Pang hats at the Uqqurmiut Centre for Arts and Crafts in Pangnirtung in April 2026. (Photo by Daron Letts)

Nunavut historian and author Kenn Harper, who lived for years in Pangnirtung, agreed the Pang hat has been around for a long time and its original designer might be lost to history. But the person who introduced knitting to the people of the area might not be.

Harper recalls hearing stories from Inuit women in the 1960s and 1970s who said they learned to knit from a “Mrs. Penny.”

“Margaret Penny was the wife of the whaler William Penny,” he said. “She accompanied her husband to the Arctic and spent one winter there, on his ship at Kekerten [Island] in Cumberland Sound, near Pangnirtung, in 1857-58,” he said in an email to Nunatsiaq News.

Penny often hosted groups of Inuit women for tea aboard the ship.

Harper gleaned these details and others from Penny’s own written account, drawn from her diary and published in 1997 as This Distant and Unsurveyed Country: A Woman’s Winter in Baffin Island, 1857-58.

“I give credence to the Inuit statements in the 1960s and 19760s that Mrs.

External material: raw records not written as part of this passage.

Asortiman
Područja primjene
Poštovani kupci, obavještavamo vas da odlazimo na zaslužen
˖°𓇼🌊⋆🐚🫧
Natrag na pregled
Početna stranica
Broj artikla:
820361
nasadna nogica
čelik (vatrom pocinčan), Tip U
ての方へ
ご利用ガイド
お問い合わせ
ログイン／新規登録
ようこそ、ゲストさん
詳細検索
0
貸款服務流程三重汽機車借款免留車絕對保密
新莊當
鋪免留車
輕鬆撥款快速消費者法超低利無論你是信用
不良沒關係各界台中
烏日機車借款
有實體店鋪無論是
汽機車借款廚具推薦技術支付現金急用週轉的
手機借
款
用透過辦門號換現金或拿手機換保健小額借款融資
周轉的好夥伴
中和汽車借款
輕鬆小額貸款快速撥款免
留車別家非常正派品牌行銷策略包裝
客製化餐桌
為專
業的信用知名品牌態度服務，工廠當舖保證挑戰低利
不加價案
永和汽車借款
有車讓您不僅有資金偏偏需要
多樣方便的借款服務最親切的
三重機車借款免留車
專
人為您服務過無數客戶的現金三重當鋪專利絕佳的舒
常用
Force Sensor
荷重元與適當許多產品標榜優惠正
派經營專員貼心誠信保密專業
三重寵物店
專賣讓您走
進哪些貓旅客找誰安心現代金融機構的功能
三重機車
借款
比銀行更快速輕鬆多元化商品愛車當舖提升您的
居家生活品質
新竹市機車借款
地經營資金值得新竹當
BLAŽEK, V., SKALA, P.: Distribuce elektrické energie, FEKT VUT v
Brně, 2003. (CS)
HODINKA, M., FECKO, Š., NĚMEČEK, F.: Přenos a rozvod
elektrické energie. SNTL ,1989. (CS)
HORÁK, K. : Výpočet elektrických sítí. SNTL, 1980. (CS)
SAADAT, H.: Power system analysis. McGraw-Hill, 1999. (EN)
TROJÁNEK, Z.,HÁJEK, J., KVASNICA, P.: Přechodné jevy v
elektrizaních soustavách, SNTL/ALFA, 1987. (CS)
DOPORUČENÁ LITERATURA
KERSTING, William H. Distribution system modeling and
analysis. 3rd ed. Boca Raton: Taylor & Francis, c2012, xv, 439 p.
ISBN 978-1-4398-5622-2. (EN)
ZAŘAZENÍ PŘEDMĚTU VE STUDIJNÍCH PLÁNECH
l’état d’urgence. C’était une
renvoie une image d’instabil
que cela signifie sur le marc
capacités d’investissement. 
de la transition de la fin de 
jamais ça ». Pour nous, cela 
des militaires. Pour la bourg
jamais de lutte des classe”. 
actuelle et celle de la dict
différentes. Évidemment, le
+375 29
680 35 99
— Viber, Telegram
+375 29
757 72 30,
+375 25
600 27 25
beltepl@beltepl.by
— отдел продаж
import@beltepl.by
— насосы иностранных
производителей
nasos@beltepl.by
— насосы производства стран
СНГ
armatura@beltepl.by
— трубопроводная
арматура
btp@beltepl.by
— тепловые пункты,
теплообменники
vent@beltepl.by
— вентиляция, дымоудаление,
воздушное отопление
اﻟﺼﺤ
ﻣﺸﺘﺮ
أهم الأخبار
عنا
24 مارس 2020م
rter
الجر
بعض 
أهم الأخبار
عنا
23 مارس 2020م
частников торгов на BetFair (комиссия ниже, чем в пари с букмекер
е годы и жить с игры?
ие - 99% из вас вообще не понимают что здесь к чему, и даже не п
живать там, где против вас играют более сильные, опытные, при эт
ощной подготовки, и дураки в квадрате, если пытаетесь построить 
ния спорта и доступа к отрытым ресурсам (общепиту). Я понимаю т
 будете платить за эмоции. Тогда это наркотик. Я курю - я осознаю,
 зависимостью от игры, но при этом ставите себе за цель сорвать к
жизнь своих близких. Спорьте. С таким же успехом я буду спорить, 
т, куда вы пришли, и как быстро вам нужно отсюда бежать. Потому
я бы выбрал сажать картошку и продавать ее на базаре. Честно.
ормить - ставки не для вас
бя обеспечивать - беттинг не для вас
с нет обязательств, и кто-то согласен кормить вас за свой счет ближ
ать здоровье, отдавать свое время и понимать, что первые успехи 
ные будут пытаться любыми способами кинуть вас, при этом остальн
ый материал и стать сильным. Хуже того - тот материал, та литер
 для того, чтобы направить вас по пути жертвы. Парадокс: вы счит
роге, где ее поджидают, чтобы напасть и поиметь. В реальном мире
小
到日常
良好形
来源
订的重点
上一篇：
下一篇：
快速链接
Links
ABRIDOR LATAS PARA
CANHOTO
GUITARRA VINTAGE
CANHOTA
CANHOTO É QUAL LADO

Penny taught the Inuit women to knit,” Harper said. “I can’t prove it, but that’s what I’ve heard and believe.”

So it was likely Mrs. Penny introduced a new way of making apparel to the women in the area. But it wasn’t until 1969 that a weaving shop was established in Pangnirtung. Donald Stuart, a goldsmith and artist from Montreal, travelled to the community that year to teach women weaving techniques for tapestries.

From there, the weavers began converting the skills they were learning on the loom to “weaving of linear patterns into utilitarian items such as sashes, scarves and hats,” according to a 2003 article that appeared in the journal Arctic.

The hat represents Inuit ingenuity, said Nunavut MP Lori Idlout, as it provides an alternative to traditional caribou and sealskin headwear.

“It reflects the ability of Inuit to modernize with the times,” she said. “The Pang hat is not simply an accessory – it is a living representation of identity and connection to place.”